The Court of Appeal has today handed down its judgment in the Pimlico Plumbers v Smith case. They found that Mr Smith, a plumber, was a “worker” for the purposes of employment law and so has the right to make a limited number of employment law claims – for example for holiday pay and discrimination. However, he was not found to be an employee and so will not have the benefit of all employment rights. 

You can read the judgment here

The case is limited to its facts but, particularly because it is a Court of Appeal decision, is important and will inevitably have consequences for the way in which businesses engage individuals to perform work, especially in the gig economy. The case may also lead to claims for back dated holiday pay being brought by people who were previously thought to be self-employed. 

Pimlico Plumbers had argued that Mr Smith was self-employed, but the Court of Appeal found a number of factors that were inconsistent with that argument. 

One of the key questions in these sorts of cases is whether the individual has an obligation to perform their work personally. The Court of Appeal looked closely at the wording of the contractual arrangements in place between Pimlico Plumbers and Mr Smith, although they also took into account the way in which the contract operated in practice and not just what it said. 

When considering whether Mr Smith was required to perform the work personally, the court focused on the extent to which Mr Smith had a right to substitute someone else to do his work. The court held that in most cases only an unfettered right to provide a substitute would be consistent with self-employed status – if any limitation is placed on the substitution right (except perhaps a limitation that the substitute be qualified to do the work) this would most likely mean that the person could qualify as a worker. 

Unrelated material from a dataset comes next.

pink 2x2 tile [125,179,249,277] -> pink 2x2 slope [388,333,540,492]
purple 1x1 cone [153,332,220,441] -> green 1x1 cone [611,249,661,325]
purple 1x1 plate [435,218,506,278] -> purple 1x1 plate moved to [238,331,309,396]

This part of the judgment is helpful in that it means that if a business does give its workforce an express and unfettered right to substitute (perhaps coupled only with an obligation to show that the substitute is just as qualified to do the work), it will be more difficult for a court to find that the individual has basic employment rights.  

This right to substitute is clearly a key factor in deciding whether an individual is a “worker”. The same issue was also important in the Employment Tribunal’s January decision in Dewhurst v City Sprint.  

When it is released later this year, we expect the Taylor Review into employment practices to focus on the sort of arrangements under scrutiny in cases like Pimlico Plumbers because the gig economy is clearly testing established business models.